L.A. Singer Talks Climate and Confidence

Weyes Blood

WEYES BLOOD RISING:  Weyes Blood has a unique way of peering into the future and the past, both musically and stylistically. On Wednesday, April 3, the L.A. resident, a k a Natalie Mering, will return to Santa Barbara with a concert at Velvet Jones (423 State St.) in her first performance here since last playing with Father John Misty. The tones of her new album, Titanic Rising, find root in ’60s and ’70s folk rock and ’80s new age; her lyrics portray our present-day post-apocalyptic future.

“Mostly it’s about a lack of dominion over nature, the Titanic being the most symbolic tragedy for man’s hubris,” she said in a phone interview. “But instead of dealing with one singular tragic event, we’re dealing with this mass kind of rising of climate change. The whole parable is symbolic. What’s happening now is what’s happening then, just on a bigger, grander scale.”

On the cover of Titanic Rising, Mering floats in a submerged bedroom. In a way, she has maybe always been a bit nautical by nature. Growing up, “I had recurring dreams that I was on a sinking ship, saving people, even before the movie,” she said. If aboard the fated Titanic in a past life, “I’d be saving people, saving babies. I tend to panic and fear on a low-grade level every day, but when something really disastrous happens, I kick into super high gear; a kind of transcendent, save-everybody mind-set.”

Musically, and emotionally, she’s taking more risks. “It’s a bigger palette with bigger colors and bolder moves. I’m caring less what people [think],” she said.
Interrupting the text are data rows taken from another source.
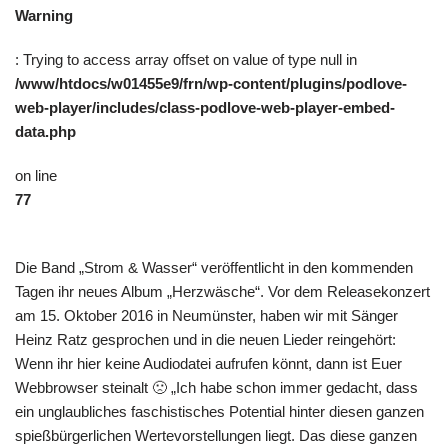
Warning
: Trying to access array offset on value of type null in
/www/htdocs/w01455e9/frn/wp-content/plugins/podlove-
web-player/includes/class-podlove-web-player-embed-
data.php
on line
77
Die Band „Strom & Wasser“ veröffentlicht in den kommenden
Tagen ihr neues Album „Herzwäsche“. Vor dem Releasekonzert
am 15. Oktober 2016 in Neumünster, haben wir mit Sänger
Heinz Ratz gesprochen und in die neuen Lieder reingehört:
Wenn ihr hier keine Audiodatei aufrufen könnt, dann ist Euer
Webbrowser steinalt 🙁 „Ich habe schon immer gedacht, dass
ein unglaubliches faschistisches Potential hinter diesen ganzen
spießbürgerlichen Wertevorstellungen liegt. Das diese ganzen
In recording the new album, “I tried to do everything I’ve always dreamt of doing.” Things like symphonic strings and “reel-to-reel tape, so it’s a couple generations removed from the original sound, to just kind of obscure things.”

Like her dexterously dreamy sound, her music’s taken on strange resemblances and re-assemblies of yesterday’s yearnings in other ways. As a child, her family took her to The Arlington Theatre, where she remembers “the little villas, wondering, ‘Who lives up there?’ As an adult, I thought that was a dream.” Years later, she “opened up for Father John Misty and stepped out onstage. It was magic ​— ​holy shit, that wasn’t a dream, it was real, I was here, and that was a real place.”
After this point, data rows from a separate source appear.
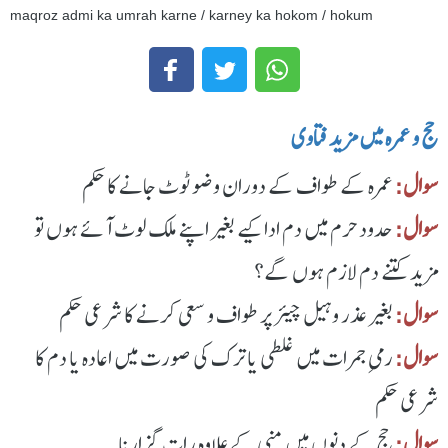
maqroz admi ka umrah karne / karney ka hokom / hokum
حج و عمرہ میں مزید فتاوی
سوال:
عمرہ کے طواف کے دوران وضو ٹوٹ جانے کا حکم
سوال:
حدود حرم میں دم ادا کیے بغیر اپنے ملک لوٹ آئے ہوں تو
مزید کتنے دم لازم ہوں گے؟
سوال:
بغیر عذر وہیل چیئر پر طواف و سعی کرنے کا شرعی حکم
سوال:
رمیِ جمرات میں غلطی یا ترک کی صورت میں اعادہ یا دم کا
شرعی حکم
سوال:
حج کے دنوں میں منی کے علاوہ رات گزارنا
Creatively, she’s now making a more individual statement. “I’m trying to appeal to my idols, people I looked up to, and trying to be a part of that lineage. It’s time to let go and be inspired by Kate Bush and Enya and fierce powerful women that don’t seem to be answering to men.”

“I kind of could see where there was masculine influence, either in the studio, or in my life in the past, that have kind of prevented me to have the confidence to have exactly what I wanted to do,” she added. “I come from a family with two older brothers I’ve really looked up to, and I always wanted to belong to a pocket of musicians that can nod and agree something was good, to feel that kind of community. Deferring to men’s opinions as a young woman had been a weird safety net.”

Now she’s steering her own ship and forging ahead into our uncertain climate future, beautiful songs in tow. The show is at 8 p.m. 

CASS BUT NOT LEAST:  Another amazing singer/songwriter, Cass McCombs, comes through town in his ever-journeying way. Playing at SOhO Restaurant & Music Club (1221 State St.) on Tuesday, April 2, McCombs comes on the edge of his recent release, Tip of the Sphere. Music lovers know McCombs has been quietly and assuredly releasing some of the most compelling rock compositions of the last decade. See the craftsman at work staring at 8 p.m. with opener Sam Evian.